Moins d’une semaine après la soirée au bar, ses parents sont convoqués au collège où on leur apprend que leur fille est renvoyée pour ce que le Collège considère comme une infraction majeure au Code de vie de l’institution et une contravention au contrat d’admission conditionnelle auquel avait souscrit l’élève en juin 2022, suivant d’autres manquements au Code de vie.

Les parents tentent alors d’inscrire leur fille dans deux établissements privés de Montréal et dans une école publique d’Outremont, qui la refusent faute de place.

Elle « risque » donc de « devoir compléter ses études secondaires au « public » et de voir ses efforts des quatre dernières années anéantis », lit-on dans la poursuite, qui allègue aussi que la qualité de l’enseignement à son école secondaire de quartier « n’est aucunement comparable à celle du Collège ».

Estimant que le Collège Notre-Dame a voulu faire de leur fille « un exemple auprès de la communauté estudiantine », les parents réclament des dommages de 215 000 $ au nom de leur fille et en leur propre nom.

Ils demandaient également à la Cour de suspendre le renvoi de leur fille. Or, depuis le dépôt de la poursuite, le Collège Notre-Dame a accepté de réintégrer son élève.

« On a réglé l’aspect de l’injonction à l’amiable [dimanche]. L’enfant a été réintégrée et a suivi ses cours depuis lundi, sans admission aucune, sous respect de contester le fond », a expliqué l’avocat des parents, MDaniel Pellerin, à La Presse.

Malgré cette entente, le Tribunal devra quand même trancher le fond du litige et la question des dommages réclamés.

Le Collège Notre-Dame n’a pas voulu commenter l’affaire parce qu’il s’agit d’une élève mineure.

Une sanction « particulièrement démesurée »

Professeur au Centre de recherche en droit public de l’Université de Montréal, Pierre Trudel a lu la poursuite à la demande de La Presse.

« Ça pose la question de savoir jusqu’où va la capacité de l’école à imposer des mesures disciplinaires pour une activité qui se tient en dehors de l’école, et c’est probablement ce que le tribunal aura à examiner si ça finit par arriver devant le juge. Y a-t-il un lien de connexité suffisant ? »

– Pierre Trudel, professeur au Centre de recherche en droit public de l’Université de Montréal

M. Trudel observe que le lien dans ce cas est « un peu ténu ».

La poursuite allègue que le renvoi de l’élève est « sans aucune commune mesure avec les faits reprochés ». Le professeur Pierre Trudel croit aussi que la « sanction est particulièrement démesurée et sévère ».

« Je suis à l’université. En général, ça en prend plus que ça pour mériter une sanction aussi sévère », dit M. Trudel.

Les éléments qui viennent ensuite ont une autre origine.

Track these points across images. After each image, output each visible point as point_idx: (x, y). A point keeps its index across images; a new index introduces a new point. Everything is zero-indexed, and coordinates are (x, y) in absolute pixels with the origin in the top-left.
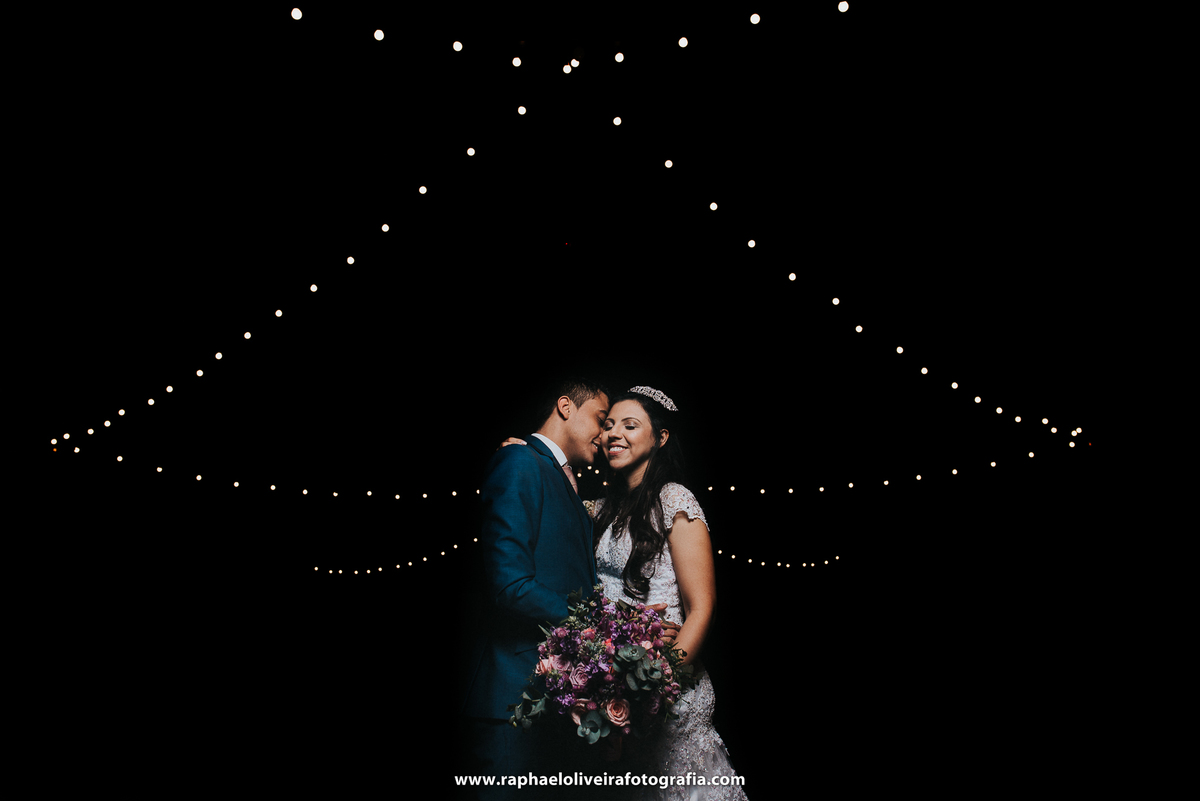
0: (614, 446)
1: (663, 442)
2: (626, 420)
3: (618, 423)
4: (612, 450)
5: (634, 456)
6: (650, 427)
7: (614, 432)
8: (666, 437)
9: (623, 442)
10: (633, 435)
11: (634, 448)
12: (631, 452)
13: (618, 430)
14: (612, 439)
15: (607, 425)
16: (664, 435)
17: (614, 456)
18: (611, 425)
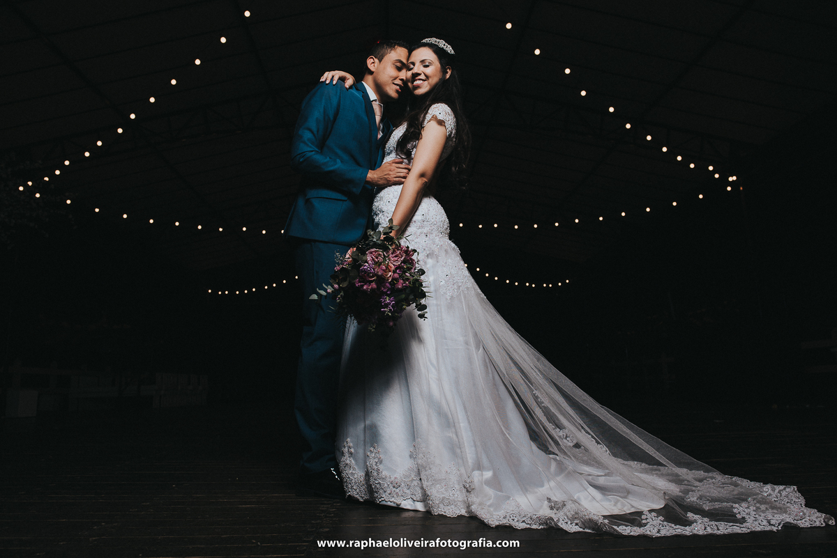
0: (417, 80)
1: (448, 76)
2: (423, 62)
3: (418, 64)
4: (415, 83)
5: (430, 85)
6: (439, 65)
7: (416, 70)
8: (449, 72)
9: (422, 77)
10: (429, 71)
11: (430, 80)
12: (429, 83)
13: (418, 68)
14: (415, 76)
15: (409, 66)
16: (448, 70)
17: (418, 87)
18: (412, 66)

Et sur le fond, l’adolescente avait-elle le droit de filmer un homme en train de danser au cœur de la nuit ?

Le professeur renvoie à la fameuse affaire Duclos, qui s’est rendue jusqu’en Cour suprême du Canada.

« En 1998, la Cour a bien dit qu’on ne peut pas publier l’image d’une personne sans son consentement, sauf s’il y a un motif d’intérêt public pour le faire », explique-t-il. Mais il y a des nuances : il existe plusieurs « degrés d’intérêt public », dit le professeur, et il faut aussi que la personne soit « clairement reconnaissable ».

Faire une vidéo « d’une foule de personnes sur un plancher de danse, sans qu’on ait ciblé un individu, c’est permis, ce n’est pas quelque chose d’illicite », poursuit M. Trudel, qui n’a pas vu la vidéo en question.

Alors que les réseaux sociaux deviennent de plus en plus l’extension des écoles, il s’agit d’un « cas intéressant », conclut le professeur de droit.